# Has anyone here fixed the hotshoe on their vivitar flash?



## msf (Nov 8, 2009)

One of my vivitar 285 flashes fell over a while back while on a tripod, and the shoe part broke.  Its finally time to get it fixed.  I found a bunch of auctions on ebay for metal hot shoes, but they are not responding to me to let me know how hard or easy it is to put on a flash.  I am guessing you have to cut off the bottom part of the vivitar flash?  I was just wondering if anyone here has done this.


----------



## Photochick (Nov 8, 2009)

That has happened to me several times.  My local repair shop was able to fix it and replace the part.  It wasn't expensive and I didn't have to mess with it.


----------



## Dwig (Nov 9, 2009)

msf said:


> ...I am guessing you have to cut off the bottom part of the vivitar flash?  I was just wondering if anyone here has done this.



There should be two small screws holding the old broken shoe in place. A proper replacement foot, either original plastic or custom metal, should mount using the same screws.

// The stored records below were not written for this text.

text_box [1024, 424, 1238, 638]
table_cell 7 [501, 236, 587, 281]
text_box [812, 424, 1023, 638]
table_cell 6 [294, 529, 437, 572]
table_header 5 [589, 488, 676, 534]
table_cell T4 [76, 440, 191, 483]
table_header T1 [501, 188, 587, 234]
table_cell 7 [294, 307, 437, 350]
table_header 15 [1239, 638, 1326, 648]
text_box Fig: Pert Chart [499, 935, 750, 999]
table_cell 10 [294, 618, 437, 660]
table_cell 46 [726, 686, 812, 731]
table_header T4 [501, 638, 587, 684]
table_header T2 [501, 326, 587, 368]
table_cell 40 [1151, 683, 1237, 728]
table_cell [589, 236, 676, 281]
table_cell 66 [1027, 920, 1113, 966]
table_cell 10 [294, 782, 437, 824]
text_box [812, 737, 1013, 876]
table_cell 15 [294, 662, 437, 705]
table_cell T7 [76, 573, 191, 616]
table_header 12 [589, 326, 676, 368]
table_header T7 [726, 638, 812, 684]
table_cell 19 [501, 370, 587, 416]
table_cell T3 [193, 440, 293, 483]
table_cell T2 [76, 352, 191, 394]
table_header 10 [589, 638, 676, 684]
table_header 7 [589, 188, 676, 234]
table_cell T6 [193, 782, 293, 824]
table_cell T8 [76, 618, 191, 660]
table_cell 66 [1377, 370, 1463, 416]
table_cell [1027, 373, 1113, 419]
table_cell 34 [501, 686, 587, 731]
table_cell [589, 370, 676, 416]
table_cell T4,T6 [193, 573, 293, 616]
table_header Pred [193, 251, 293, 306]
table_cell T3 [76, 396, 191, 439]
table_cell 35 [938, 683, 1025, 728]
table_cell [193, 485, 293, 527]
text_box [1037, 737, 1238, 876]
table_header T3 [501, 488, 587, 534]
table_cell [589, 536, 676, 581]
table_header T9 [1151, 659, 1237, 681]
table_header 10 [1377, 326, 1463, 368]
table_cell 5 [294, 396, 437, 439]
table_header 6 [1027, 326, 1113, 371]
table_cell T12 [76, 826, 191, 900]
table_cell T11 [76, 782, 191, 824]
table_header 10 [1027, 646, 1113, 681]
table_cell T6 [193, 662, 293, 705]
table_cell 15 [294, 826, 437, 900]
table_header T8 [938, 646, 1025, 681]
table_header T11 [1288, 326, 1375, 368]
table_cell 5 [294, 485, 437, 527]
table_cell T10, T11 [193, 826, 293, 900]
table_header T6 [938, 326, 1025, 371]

There will be some wires that must be cut or unsoldiered from the old shoe and either carefully taped so they don't short or resoldiered to the new shoe.

Be very careful to discharge the flash and remove the batteries before attempting the repair. Some variants of the 285 present a rather high voltage to the hot shoe and you could get a nasty shock from handling the wires.


----------